Dopiero niedawno liderzy Polskiej klasy politycznej bezpośrednio i pośrednio przedstawili doktrynę polityczną definiującą polską politykę wschodnią, a zwłaszcza stosunek do wojny rosyjsko-ukraińskiej. Jeśli dobrze rozumiem, to do najważniejszych założeń tej doktryny należy:
- programowa i bezrefleksyjna nienawiść do Rosji i wszystkiego co rosyjskie, łącznie z literaturą, kulturą i sportem: nienawiść i pogarda ma być warunkiem przynależności do polskości: „każde odstępstwo jest zdradą stanu”,
- obecne władze Ukraińskie mają „pokonać militarnie Rosję” („wygrać wojnę”),
- Polska ma w pełni angażować się w tę wojnę, wysłać uzbrojenie nawet kosztem naszych zdolności obronnych i „nie wyklucza się” a nawet prowokuje bezpośrednie zaangażowanie militarne wojsk naszego kraju po stronie obecnych władz w Kijowie,
- wojna ma trwać dowolnie długo, „aż do pełnego zwycięstwa”, nie może być w jakikolwiek sposób wcześniej przerwana. Poniesione przez Ukrainę i Polskę koszty nie mają żadnego znaczenia „bo Ukraińcy walczą w naszej obronie” (mimo że nikt nas nie zaatakował),
- pokonana w tej wojnie Rosja ma być aż tak osłabiona, że nie będzie już w stanie zagrozić państwom bałtyckim i Polsce (bo teraz ponoć zagraża) – ciekawe skąd ta pewność,
- najbardziej pożądanym skutkiem tego osłabienia powinien być podział (rozpad) Rosji na kilka mniejszych państw. Jest to odkurzona wersja tzw. prometeizmu („prucie Rosji w szwach narodowych”), czyli jej rozbiór (ciekawe, kto oprócz nas będzie chciał uczestniczyć w tym rozbiorze),
- ma powstać polityczny lub nawet prawny związek między Polską a całą, wyzwoloną spod rosyjskiej okupacji Ukrainą – konfederacja a nawet federacja. Nowy organizm polityczno- prawny ma być zarówno członkiem Unii Europejskiej, jak i NATO.

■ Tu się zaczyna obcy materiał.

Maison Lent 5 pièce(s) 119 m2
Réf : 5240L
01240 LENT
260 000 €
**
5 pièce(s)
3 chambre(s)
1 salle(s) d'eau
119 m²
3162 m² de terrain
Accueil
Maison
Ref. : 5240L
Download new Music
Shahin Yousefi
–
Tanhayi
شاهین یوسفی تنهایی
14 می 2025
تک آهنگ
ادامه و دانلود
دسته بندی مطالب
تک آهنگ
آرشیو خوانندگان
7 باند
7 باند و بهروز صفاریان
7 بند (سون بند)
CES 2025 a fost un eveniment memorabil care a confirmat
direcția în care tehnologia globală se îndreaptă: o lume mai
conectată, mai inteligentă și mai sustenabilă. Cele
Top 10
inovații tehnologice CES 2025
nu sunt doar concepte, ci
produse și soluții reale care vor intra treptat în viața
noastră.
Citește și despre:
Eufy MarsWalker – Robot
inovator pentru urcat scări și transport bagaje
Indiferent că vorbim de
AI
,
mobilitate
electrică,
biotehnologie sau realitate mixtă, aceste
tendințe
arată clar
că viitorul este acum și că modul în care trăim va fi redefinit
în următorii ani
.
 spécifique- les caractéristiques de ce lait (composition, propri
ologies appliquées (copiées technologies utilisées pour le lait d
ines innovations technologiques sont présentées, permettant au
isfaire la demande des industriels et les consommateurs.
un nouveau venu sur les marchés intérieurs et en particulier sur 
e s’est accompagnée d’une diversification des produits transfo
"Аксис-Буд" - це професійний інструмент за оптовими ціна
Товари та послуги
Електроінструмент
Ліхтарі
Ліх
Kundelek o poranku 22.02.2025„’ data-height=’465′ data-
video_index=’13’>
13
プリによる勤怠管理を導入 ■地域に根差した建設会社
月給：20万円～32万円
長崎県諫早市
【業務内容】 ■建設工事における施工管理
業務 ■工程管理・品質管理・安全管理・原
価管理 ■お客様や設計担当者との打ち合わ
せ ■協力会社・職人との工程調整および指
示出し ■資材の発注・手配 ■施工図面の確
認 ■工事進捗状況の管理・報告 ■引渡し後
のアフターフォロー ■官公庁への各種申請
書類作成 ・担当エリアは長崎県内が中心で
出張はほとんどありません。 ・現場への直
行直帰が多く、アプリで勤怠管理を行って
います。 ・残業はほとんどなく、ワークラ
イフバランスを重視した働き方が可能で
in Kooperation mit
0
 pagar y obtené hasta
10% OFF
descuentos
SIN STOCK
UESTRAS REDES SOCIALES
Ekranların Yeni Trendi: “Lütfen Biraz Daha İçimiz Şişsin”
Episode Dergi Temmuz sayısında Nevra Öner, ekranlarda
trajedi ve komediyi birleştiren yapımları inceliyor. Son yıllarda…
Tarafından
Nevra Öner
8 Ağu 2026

Nie wiem, czy owa doktryna jest naszym oryginalnym pomysłem, czy też została nam narzucona przez „światowe przywództwo” (my musimy mieć nad sobą jakieś „przywództwo”). Ale mniejsza z tym.
Nie zaprezentowano jakiejkolwiek wizji alternatywnej. Zastanówmy się więc nad skutkami realizacji tej doktryny przez rządy naszego kraju. Należy sądzić, że następstwem tego będzie:
- całkowite wyniszczenie i wyludnienie Ukrainy: ponoć straciła już jedną trzecią ludności i ponad połowę PKB oraz 30% majątku narodowego. A przecież wojna trwa dopiero cztery miesiące. Za kolejne trzy miesiące ubytek ludności może przekroczyć połowę, wyginą wszyscy, którzy będą chcieli bronić obecne władze w Kijowie i trzeba będzie finansować „brygady międzynarodowe” lub wysłać na tę wojnę polskich żołnierzy (jeśli będą chcieli walczyć),
- nie wiadomo co należy rozumieć pod pojęciem „pokonania Rosji”: czy wojska Ukraińskie mają zdobyć całą część europejską Federacji Rosyjskiej, czy również część azjatycką? Przecież samo wyparcie wojsk rosyjskich z terenów państwa ukraińskiego w granicach sprzed 2014 r. nie będzie jakimkolwiek „zwycięstwem”, co zresztą przyznają wyznawcy tej doktryny,
- jest rzeczą bezsporną, że państwo ukraińskie i jego zasoby ludzkie i militarne, nie są w stanie pokonać Rosji ani militarnie ani ekonomicznie. Aby doprowadzić do zwycięstwa militarnego trzeba zaangażować siły zewnętrzne, w tym całość wojska polskiego. Perspektywa tego zaangażowania spowoduję masową emigrację naszych obywateli: boimy się tego, stąd masowy run na paszporty,
- konfederacja czy federacja z Ukrainą będzie nakładać na nasz kraj koszty odbudowy oraz jego wtórne zasiedlenie. Emigranci z reguły nie wracają, zwłaszcza do ruin. Koszt tej odbudowy już dziś szacuje się na biliony euro, których oczywiście nie mamy,
- gdyby sprawdził się scenariusz rozpadu (rozbioru) Rosji, największym beneficjentem tego pomysłu byłyby Chiny, czyli również największy wróg „światowego przywództwa” (USA), co oznaczałoby ostateczne zakończenie Pax Americana: dopóki Rosja jest w obecnym kształcie państwowo – terytorialnym, Waszyngton ma możliwość przekupienia jej na swoją stronę w sporze z Chinami. Tak wielkie zaangażowanie finansowe i militarne USA w wojnę przeciwko Rosji jest wymarzonym scenariuszem dla Pekinu. Czym większe uwikłanie tego państwa w Europie, tym jest słabsze w basenie Pacyfiku.
Może już pora bez cenzury zacząć debatę nad naszą polityką wschodnią: czy jednak jest to jeszcze możliwe?